With a love of pattern, Berg's references to old wallpaper, architectural whimsy, Tajik suzanis and temple/mosque tilework are charmingly intimate and quirky, allowing the 'aesthetics of accident' which divides the personal from the mass-produced

Molly McAnailly Burke

Ihope that everybody with an interest in old fabrics, especially those from Central Asia, caught Mike Berg's show at the Dulcinea Gallery in Taksim, which closed on Saturday night. Even if you prefer the traditional to the contemporary, the sheer craftsmanship of these works, which are mostly large wall hangings, are bound to impress. With a love of pattern, Berg's references to old wallpaper, architectural whimsy, Tajik suzanis and temple/mosque tile work are charmingly intimate and quirky, allowing the "aesthetics of accident" which divides the personal from the mass-produced.

The image pictured here, titled, 'That day and the next,' is deceptive from a distance. You might well think, at first, that it is an abstract painting or a carborundu etching. It is only when you close in on the pitch-black brush strokes on a loose-hanging canvas that you realize they have been embroidered by master craftspeople, in this case a husband and wife team from Tajikistan who worked on Berg's designs through an intermediary in Istanbul's Covered Bazaar.

"It started as a gestural painting in oil, " says Berg, "which was then cut and recombined. It was than traced with carbon paper, and the registration had to be absolutely perfect. Then I filled in the lines with tailor's chalk I order to make it clear."

The Tajik couple, friends of an Istanbul Suzani dealer, took two months to complete the project with the perfect, flat embroidery ("lokay") typical of top quality Central Asian tent hangings. The result is stunning, and though the Tajik couple thought the designs a bit odd, they liked them and wondered where they had come from.


"I've always felt that suzanis were a type of painting with texture", says Berg, who recognizes abstract to Central Asian fabric art in Istanbul less than two years ago, but was no stranger to other types of folk art and architecture from around the world, and received particular kudos for an exterior wall mural at Colorado's Boulder Museum of Contemporary Art which is right next to a teahouse given to the city by the people of Tajikistan. This work, made up of enormous stencils, took only four gallons of paint, but the effect is enormous. With luck you can a see a repreduction in the few copies of an old gallery catalogue at Dulcinea. Another major exterior project, which was to heva been made out of oxidized plates affixed to a triangular-shaped building in Germany, was not so lucky as the to complete it were never realized.

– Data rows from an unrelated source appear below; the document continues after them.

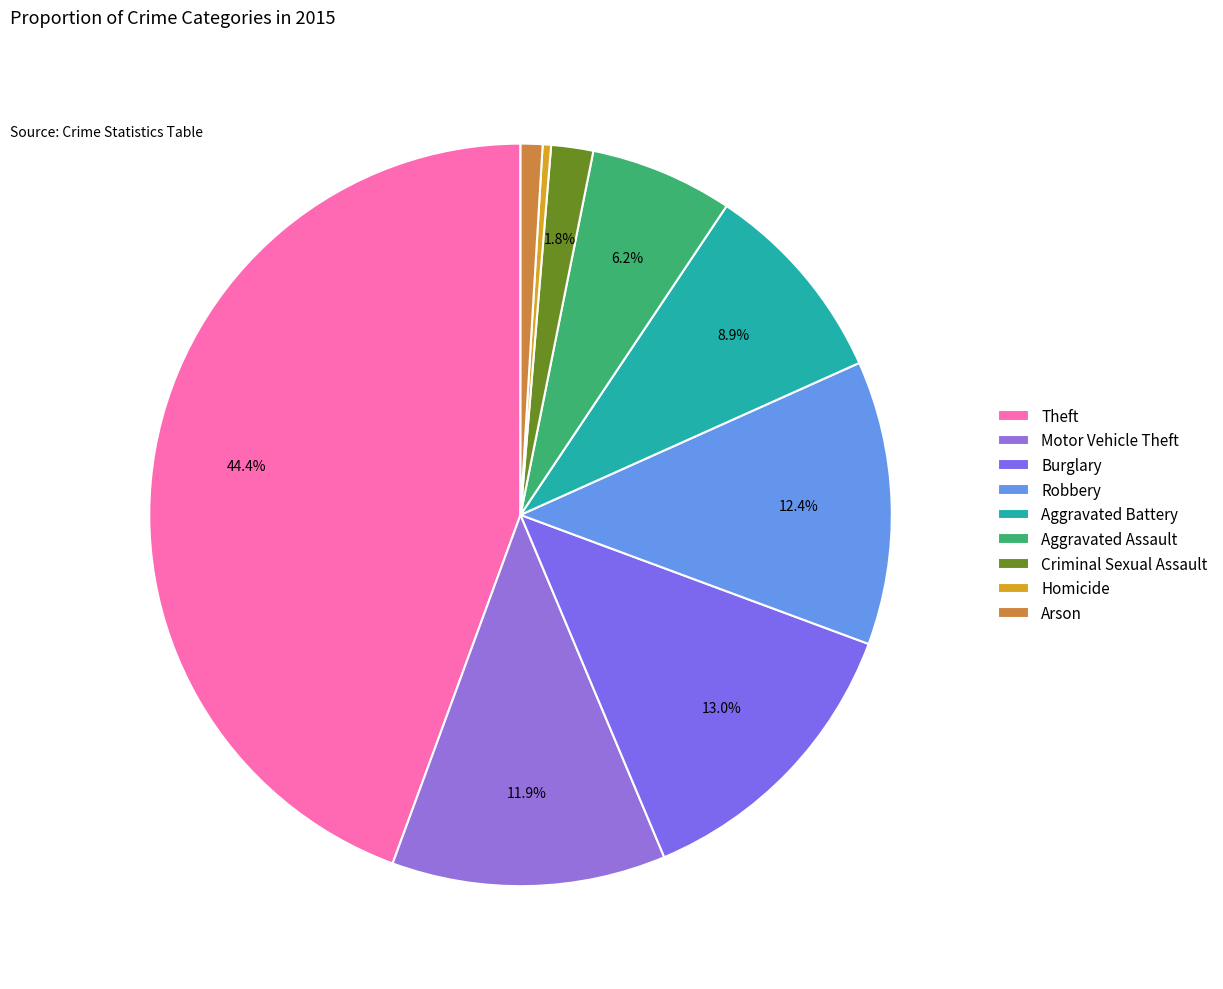

True or false: Criminal Sexual Assault accounts for 1% of the total.

False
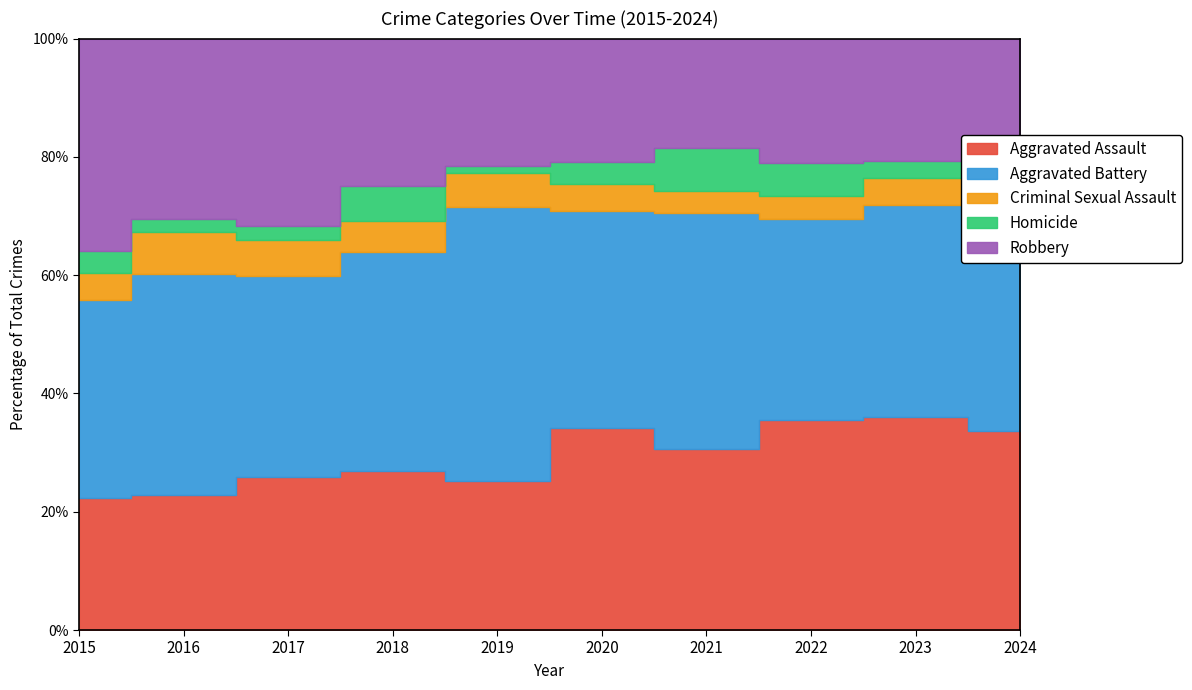

How many lines are shown in the chart?

5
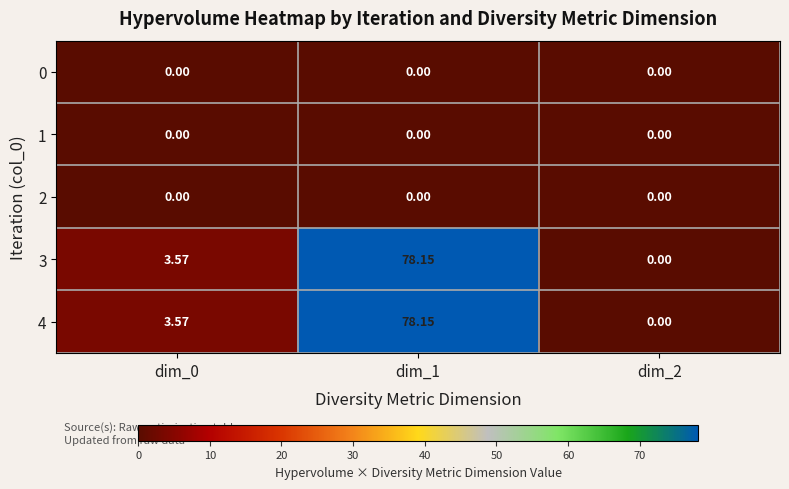

Is the value of 4 at dim_1 greater than the value of 3 at dim_0?

Yes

Such vision, however, as well a decision to live in Istanbul for a while, ought to put Berg in the front line up consideration in the 2001 Istanbul Internatıonal Biennial, famed for its use of historic buildings. In fact, it's high time that some creative use was made of Istanbul's less-than-beautiful and even decrepit concrete tower blocks, a concept that has been going on in New York City and elsewhere for many years now, but has yet to surface in our metropolis. Berg agrees.

Other work in this exhibition are smaller examples of the artist's copper-plate works, and wall hangings patterned with rubber stamps which were also made to Berg's specifications. They may look like the classic images which sometimes emerge from a palimsest of a century's worth of wallpaper in a crumbling building, but that, too, is deceptive.

I was not to be alone in welcoming Berg and his delightful ideas to the artist's community of Istanbul, and hope that he may have an opportunity for many more such exhibitions as well as demonstrations for Turkish art students interested in reclaiming their own past. So if you missed this show, keep an eye out for future work. You'll be glad you did.